An Act Concerning Water Rights, and Providing for a Notice of Expiration to Conditional Water Rights Holders: Hearing on S.B. 285 Before the House Agriculture Committee, 1975 Leg., 50th Sess. (Colo. 1975) (statement of Sen. Dan D. Noble).
Applying the principle that we must consider the statute as a whole and give weight to each part, we must consider section 301(4)(a)(I), which mandates that the holder of the conditional water right file an application for a finding of reasonable diligence within six years in conjunction with section 305(7), the notice statute. Both sections 301(4)(a)(I) and 305(7) use the word "shall" and are therefore mandatory. If section 301(4)(a)(I) is applied, as it was in this case, without the required notice of section 305(7), such an application would render the notice provision of section 305(7) inoperative to accomplish the legislative intent of preventing loss of a conditional water right. The only interpretation that provides harmonious effect to the language and legislative intent of both section 301(4)(a)(I) and section 305(7) is to require that the water court provide notice to an owner of a conditional water right before the right expires or is canceled — even when the holder of the right fails to file within the statutory time period an application for a finding of reasonable diligence. The water court's failure to give notice only extends the time period in which the diligence application may be filed. It does not relieve the applicant of its burden to prove that reasonable diligence occurred during the six year diligence period. See also Dallas Creek Water Co. v. Huey, 933 P.2d 27, 36-37 (Colo. 1997).
Therefore, we hold that the water court may not cancel a conditional water right and the conditional water right does not expire without first providing notice of cancellation or expiration under section 305(7).

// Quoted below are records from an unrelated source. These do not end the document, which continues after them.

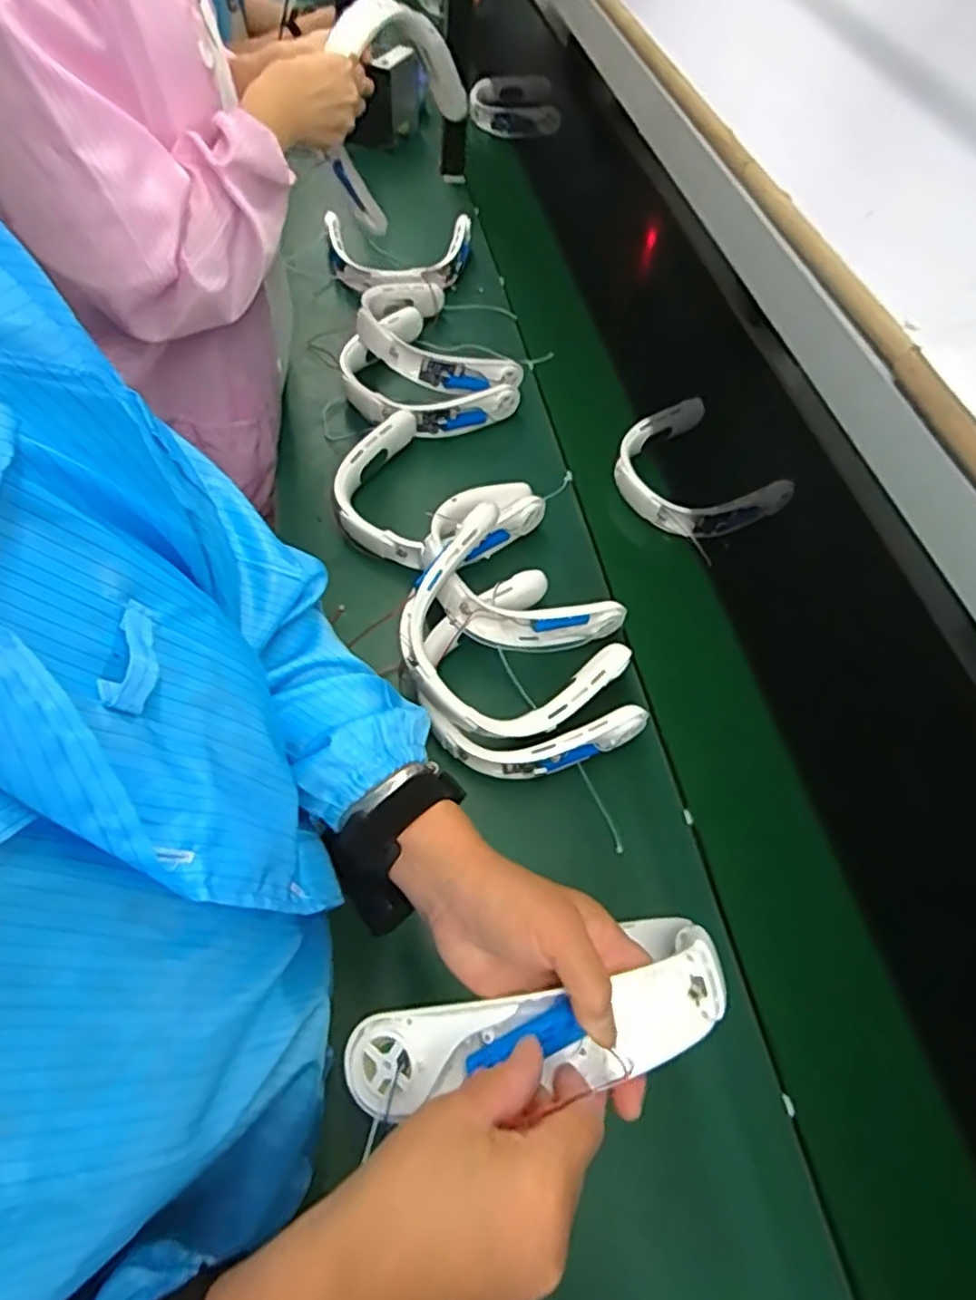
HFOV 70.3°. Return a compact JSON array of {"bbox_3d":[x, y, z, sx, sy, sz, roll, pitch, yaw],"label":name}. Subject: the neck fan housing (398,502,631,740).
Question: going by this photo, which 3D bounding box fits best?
[{"bbox_3d":[0.012,-0.008,0.709,0.227,0.037,0.193,46,71,-6],"label":"neck fan housing"}]

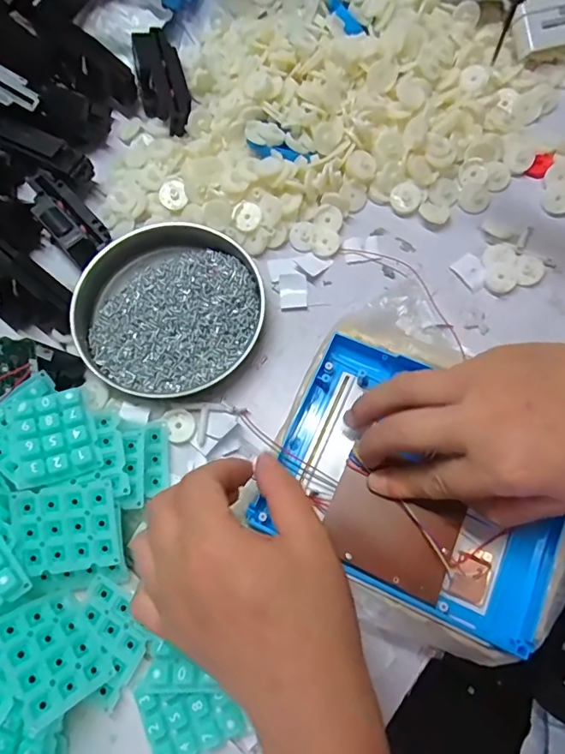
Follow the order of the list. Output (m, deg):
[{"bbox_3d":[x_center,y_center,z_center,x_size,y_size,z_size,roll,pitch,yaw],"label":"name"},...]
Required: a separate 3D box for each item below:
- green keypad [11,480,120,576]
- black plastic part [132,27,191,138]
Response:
[{"bbox_3d":[-0.130,0.091,0.293,0.057,0.005,0.050,-9,90,-3],"label":"green keypad"},{"bbox_3d":[-0.105,-0.254,0.417,0.041,0.016,0.098,-17,75,-3],"label":"black plastic part"}]

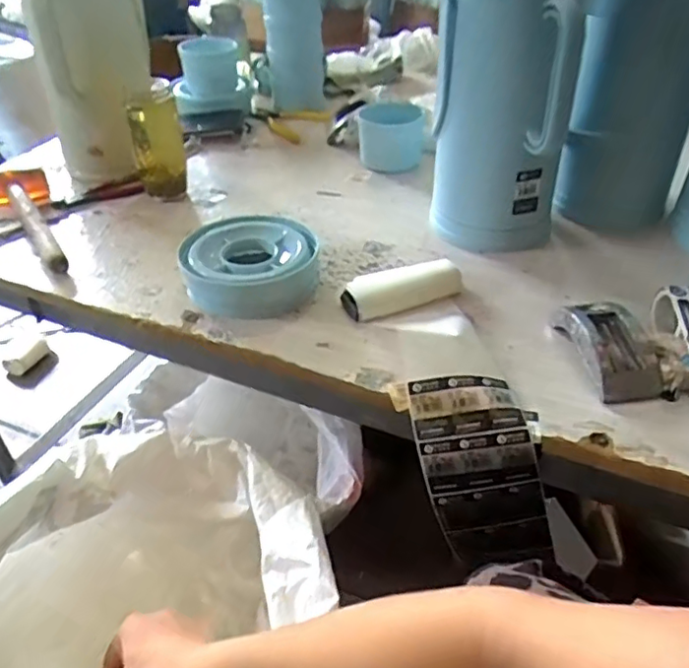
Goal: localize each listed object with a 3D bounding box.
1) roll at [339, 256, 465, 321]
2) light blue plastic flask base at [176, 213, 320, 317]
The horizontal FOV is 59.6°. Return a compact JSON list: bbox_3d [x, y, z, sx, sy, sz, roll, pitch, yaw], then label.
[{"bbox_3d":[0.066,-0.053,0.686,0.136,0.036,0.052,-15,41,-17],"label":"roll"},{"bbox_3d":[-0.111,-0.085,0.705,0.157,0.061,0.141,-3,39,-3],"label":"light blue plastic flask base"}]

C. The Water Court Failed to Provide Double RL with Statutory Notice of Cancellation and Therefore Improperly Canceled Double RL's Conditional Water RightIn the present case Double RL contends, and the water court does not contest, that the water court failed to provide Double RL with the required statutory notice that Double RL's conditional water right would expire or be canceled. Although Double RL failed to file its application for a finding of reasonable diligence within the statutory period, the legislative intent of section 305(7) convinces us that the water court improperly canceled Double RL's water right.
We note that the fact that Double RL received notice in the initial decree that it had until February 2000 to file its application for a finding of reasonable diligence does not lead us to reach a different result. Notice contained in the original decree, that the diligence application is due by a certain date, differs from the statutory notice of cancellation or expiration mandated by section 305(7).
IV. Conclusion
For the reasons discussed, we reverse the judgment of the water court canceling Double RL's conditional water right and direct the water court to allow it to file an application for a finding of reasonable diligence.